_DATA SECTION_
=-=-=

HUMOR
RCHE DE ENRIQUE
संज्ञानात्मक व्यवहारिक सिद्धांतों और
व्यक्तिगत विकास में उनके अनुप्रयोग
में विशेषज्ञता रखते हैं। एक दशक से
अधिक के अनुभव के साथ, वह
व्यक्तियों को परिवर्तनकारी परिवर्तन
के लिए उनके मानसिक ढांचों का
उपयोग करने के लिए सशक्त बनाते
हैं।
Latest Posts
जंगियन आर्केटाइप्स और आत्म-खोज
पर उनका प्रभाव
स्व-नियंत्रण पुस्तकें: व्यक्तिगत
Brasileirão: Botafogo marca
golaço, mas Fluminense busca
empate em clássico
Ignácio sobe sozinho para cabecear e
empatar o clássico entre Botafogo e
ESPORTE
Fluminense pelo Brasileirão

=-=-=

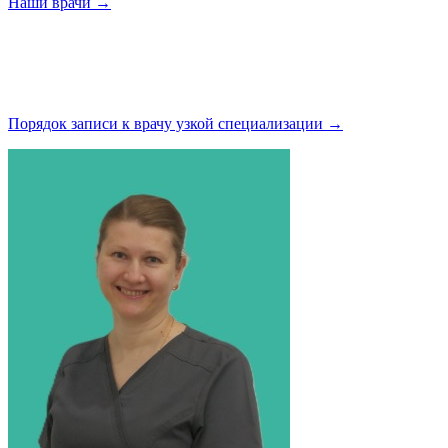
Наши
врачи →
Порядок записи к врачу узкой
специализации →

=-=-=

In the records above, find each line that holds the word "clássico"; copy all such lines.

_TASK SOLUTION_
empate em clássico
empatar o clássico entre Botafogo e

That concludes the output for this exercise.